With seven loaves and a few fish He fed the 4000 people there and had far more left over than ever before. It has been estimated that with the type of basket mentioned in this account (not hand baskets, but the same kind of basket used to smuggle Paul out of the city of Damascus (Act 9:25)) from the seven loaves Jesus blessed there may have been the equivalent of pieces from 350 loaves leftover after the 4000 people ate. It would have gone well with the overabundance of wine that He provided in His compassion at the wedding in Cana (John 2:1-11).
It is beyond our comprehension, not just how majestic and powerful Jesus is in regard to the created elements of this world and His ability to create and multiply in such staggering abundance, but it is also beyond our comprehension just how compassionate Jesus is in that after preaching for three days to the people who were so spiritually hungry, He was just as concerned for their physical hunger and met that need in equal abundance.
For Jesus feeds our hungering souls with superabundance in the good news that He preaches through His Word. Our souls find more than enough to satiate their desire for forgiveness, restoration, peace, hope, and joy, in the words of the Gospel. This divine, eternal, and compassionate Son of God has taken on our human nature fully and completely to have full and complete compassion for us.
Our suffering causes Him to suffer. In His compassion He took our suffering upon Himself. In His compassion He suffers with us. In His compassion He suffered for us. In His compassion He suffered the anguish of death upon the cross and the wrath of God against the sins of the whole world. For three days He lay in the tomb of death, in order that we might be filled by the preaching of the Gospel of forgiveness, life, and salvation in Him.
Are you getting hungry yet? You may have been sitting there hungry for more than thirteen minutes, now. You may have been sitting there hungry for more than three days or three years as your suffering of body or soul has been gnawing away at you. What shall we do in this your hour of deepest need? God has heard our cries through our compassionate Saviour and advocate. And in His compassion He has supplied more than enough to appease your hunger.
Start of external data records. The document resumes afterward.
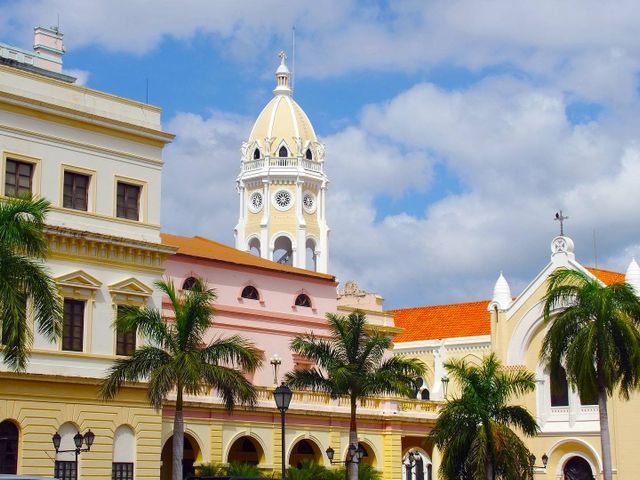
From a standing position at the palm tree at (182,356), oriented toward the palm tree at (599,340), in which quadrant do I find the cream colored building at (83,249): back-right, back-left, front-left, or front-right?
back-left

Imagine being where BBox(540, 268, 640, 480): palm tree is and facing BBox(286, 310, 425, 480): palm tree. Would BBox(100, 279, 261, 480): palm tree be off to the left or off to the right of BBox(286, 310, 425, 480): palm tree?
left

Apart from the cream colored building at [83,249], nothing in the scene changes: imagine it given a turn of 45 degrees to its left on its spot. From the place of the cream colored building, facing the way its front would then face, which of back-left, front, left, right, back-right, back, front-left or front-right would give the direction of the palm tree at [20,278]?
right

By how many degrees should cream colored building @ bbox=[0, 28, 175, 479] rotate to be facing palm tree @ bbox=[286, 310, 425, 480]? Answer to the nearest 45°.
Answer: approximately 45° to its left

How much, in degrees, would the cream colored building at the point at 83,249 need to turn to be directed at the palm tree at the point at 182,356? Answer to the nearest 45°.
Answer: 0° — it already faces it

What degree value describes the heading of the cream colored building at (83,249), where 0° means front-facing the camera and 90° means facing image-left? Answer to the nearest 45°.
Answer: approximately 315°

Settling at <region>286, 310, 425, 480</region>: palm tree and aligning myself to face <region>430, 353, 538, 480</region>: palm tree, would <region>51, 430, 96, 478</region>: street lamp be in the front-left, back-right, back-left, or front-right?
back-right

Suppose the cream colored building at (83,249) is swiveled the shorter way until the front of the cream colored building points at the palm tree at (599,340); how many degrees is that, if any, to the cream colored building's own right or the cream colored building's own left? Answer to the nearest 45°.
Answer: approximately 45° to the cream colored building's own left
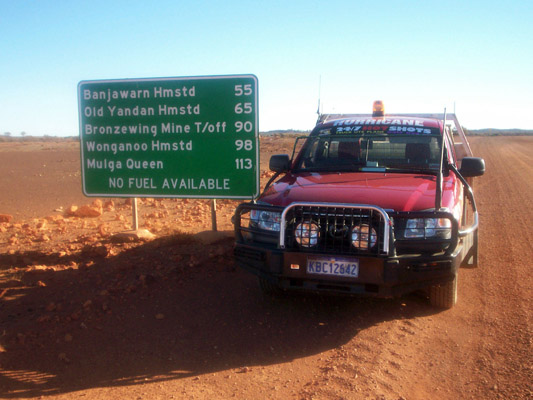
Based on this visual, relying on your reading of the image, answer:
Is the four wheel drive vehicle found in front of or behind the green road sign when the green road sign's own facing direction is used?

“How can one feed these people here in this desolate place?” He has given you the same word that He preached to the hungry crowd. And, on the night when He was betrayed, “as they were eating, He took bread, and after blessing it, broke it and gave it to them, and said, ‘Take; this is My body’” (Mark 14:22). This bread in which Jesus compassionately gives to you His body sacrificed upon the cross for all of your sins, fills your need. He forgives you for your lack of compassion toward others in need. And He heals your body and soul for an everlasting life with Him.
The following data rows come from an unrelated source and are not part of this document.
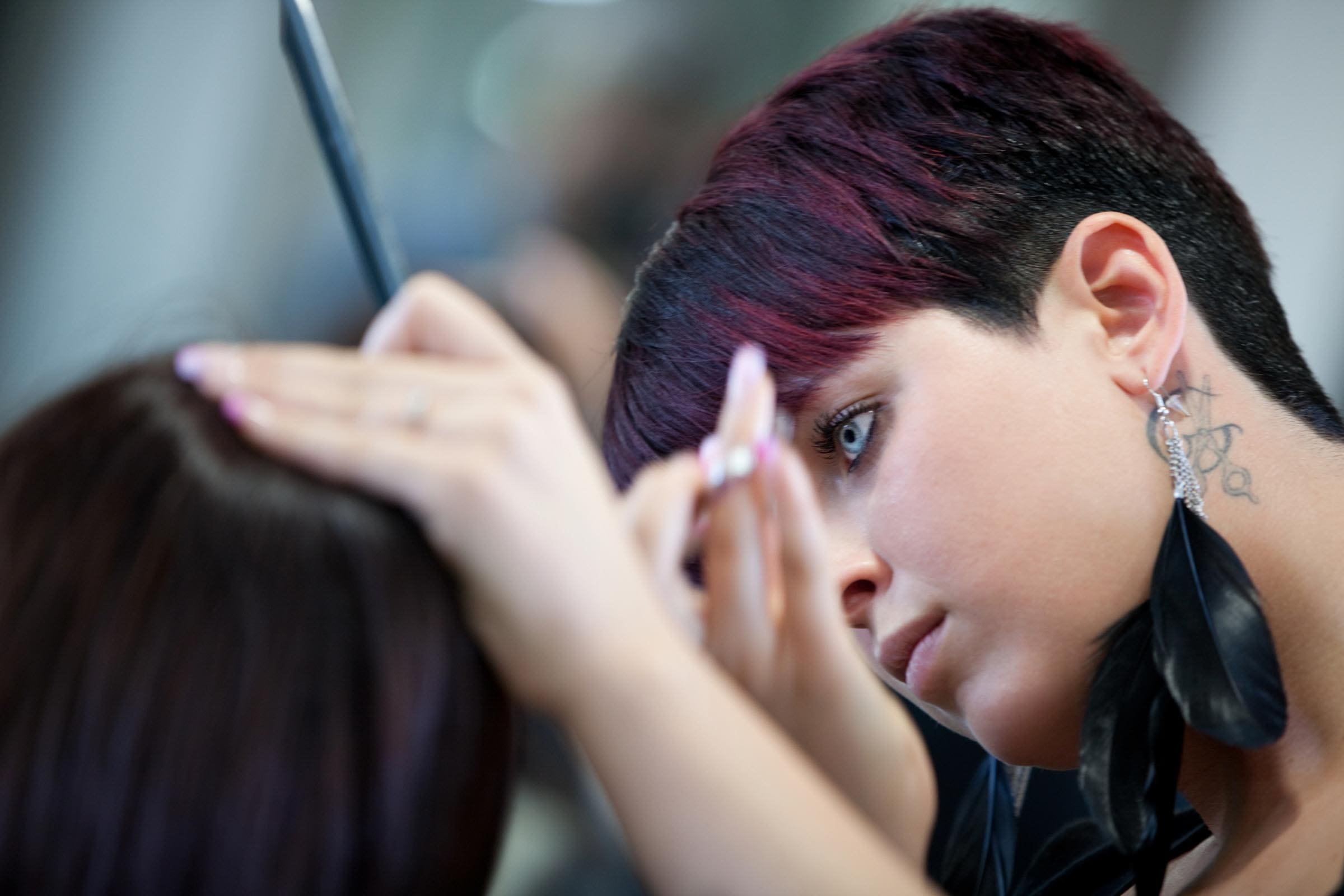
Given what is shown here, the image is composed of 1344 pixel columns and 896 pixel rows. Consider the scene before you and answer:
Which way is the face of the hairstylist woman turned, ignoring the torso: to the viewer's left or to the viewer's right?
to the viewer's left

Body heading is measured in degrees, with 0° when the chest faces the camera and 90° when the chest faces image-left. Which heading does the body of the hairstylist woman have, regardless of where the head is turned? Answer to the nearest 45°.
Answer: approximately 90°
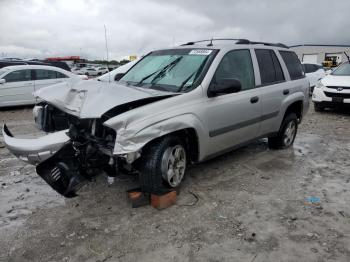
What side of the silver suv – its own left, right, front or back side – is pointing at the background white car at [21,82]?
right

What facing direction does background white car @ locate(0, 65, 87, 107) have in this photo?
to the viewer's left

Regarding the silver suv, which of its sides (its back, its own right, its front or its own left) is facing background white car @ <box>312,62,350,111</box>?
back

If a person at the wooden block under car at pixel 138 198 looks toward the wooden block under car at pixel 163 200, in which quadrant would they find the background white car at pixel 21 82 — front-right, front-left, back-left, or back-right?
back-left

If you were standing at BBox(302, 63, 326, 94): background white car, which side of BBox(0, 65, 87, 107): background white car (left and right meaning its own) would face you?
back

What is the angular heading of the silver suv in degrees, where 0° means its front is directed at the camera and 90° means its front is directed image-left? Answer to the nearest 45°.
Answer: approximately 45°

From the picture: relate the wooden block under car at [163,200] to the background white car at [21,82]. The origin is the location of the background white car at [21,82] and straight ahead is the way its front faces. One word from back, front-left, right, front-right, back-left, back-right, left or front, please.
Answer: left
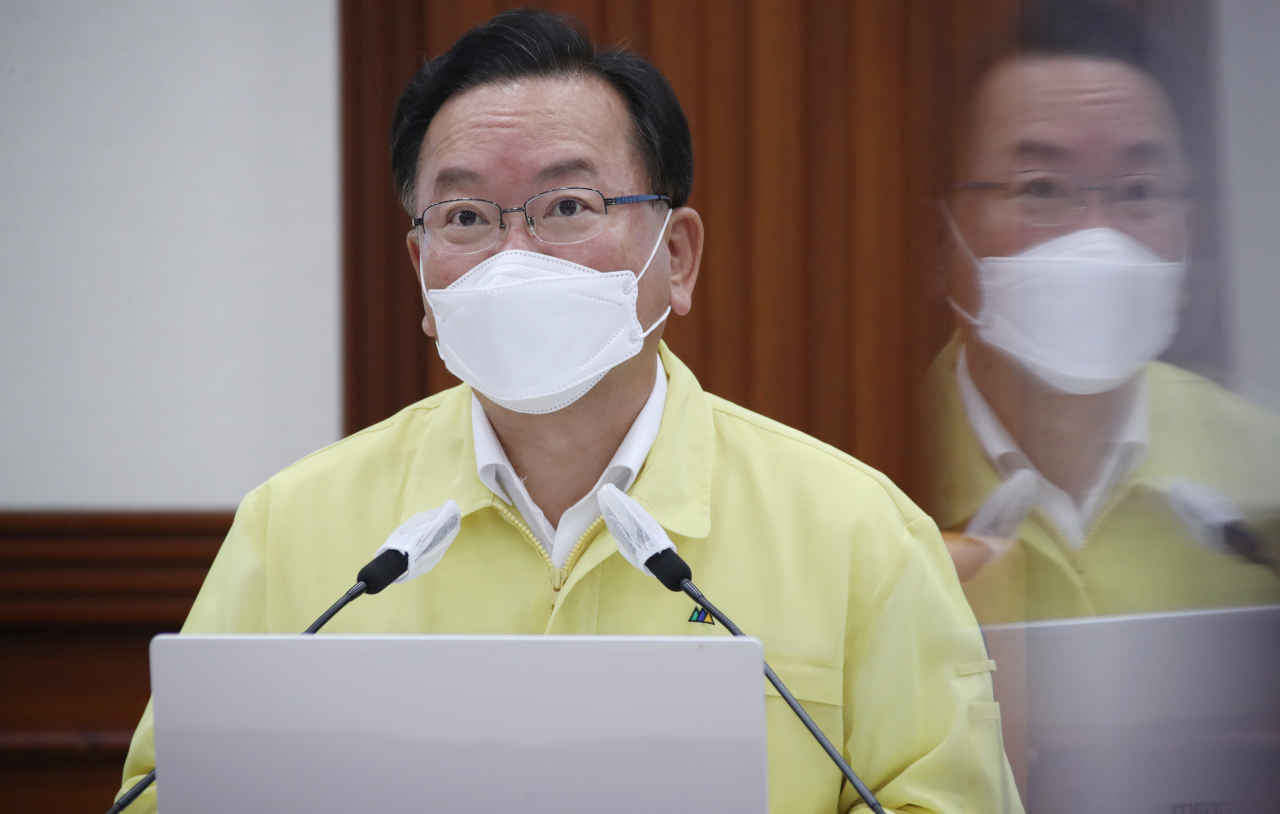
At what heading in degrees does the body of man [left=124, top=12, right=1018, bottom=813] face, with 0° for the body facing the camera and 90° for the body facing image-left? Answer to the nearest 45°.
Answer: approximately 0°
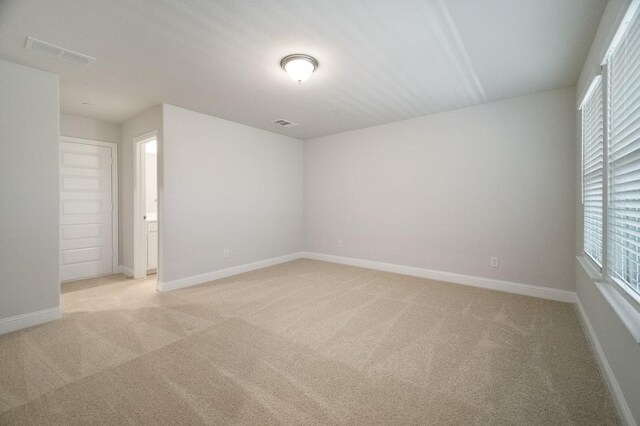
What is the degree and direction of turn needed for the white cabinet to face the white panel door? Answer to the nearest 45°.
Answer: approximately 90° to its right

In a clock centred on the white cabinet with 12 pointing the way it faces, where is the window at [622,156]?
The window is roughly at 11 o'clock from the white cabinet.

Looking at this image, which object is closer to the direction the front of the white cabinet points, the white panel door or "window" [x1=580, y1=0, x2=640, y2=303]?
the window

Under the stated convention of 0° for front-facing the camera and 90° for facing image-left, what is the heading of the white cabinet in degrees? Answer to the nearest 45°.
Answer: approximately 0°

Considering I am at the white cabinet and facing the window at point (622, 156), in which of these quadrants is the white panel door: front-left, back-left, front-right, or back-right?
back-right

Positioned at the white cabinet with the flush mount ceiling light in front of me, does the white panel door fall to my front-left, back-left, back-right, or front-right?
back-right
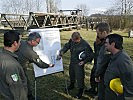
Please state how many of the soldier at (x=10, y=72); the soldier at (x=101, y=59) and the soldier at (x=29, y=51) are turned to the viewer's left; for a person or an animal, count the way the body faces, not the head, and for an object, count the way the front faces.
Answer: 1

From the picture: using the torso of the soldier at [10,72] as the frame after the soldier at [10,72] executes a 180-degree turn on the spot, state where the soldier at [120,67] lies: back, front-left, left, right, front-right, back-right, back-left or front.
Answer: back-left

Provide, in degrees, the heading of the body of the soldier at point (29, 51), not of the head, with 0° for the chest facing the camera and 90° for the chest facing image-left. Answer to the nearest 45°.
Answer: approximately 270°

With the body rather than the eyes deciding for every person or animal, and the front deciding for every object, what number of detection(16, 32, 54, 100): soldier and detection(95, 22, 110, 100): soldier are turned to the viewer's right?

This compassion of Jesus, which He shows toward all people, desiring all people to be saved and to come to the knowledge of the truth, is given to you here in this place, no matter how desolate it may seem. The compassionate Jesus is here in the preaching of His Word and in His body and blood given to hungry bodies and souls. May it stir in us such divine compassion that we not only suffer with those who suffer, but cry out on their behalf to the One who can provide what they need, and may indeed provide it by our very hand.
The peace of God, which passes all understanding, keep your hearts and minds in Christ Jesus.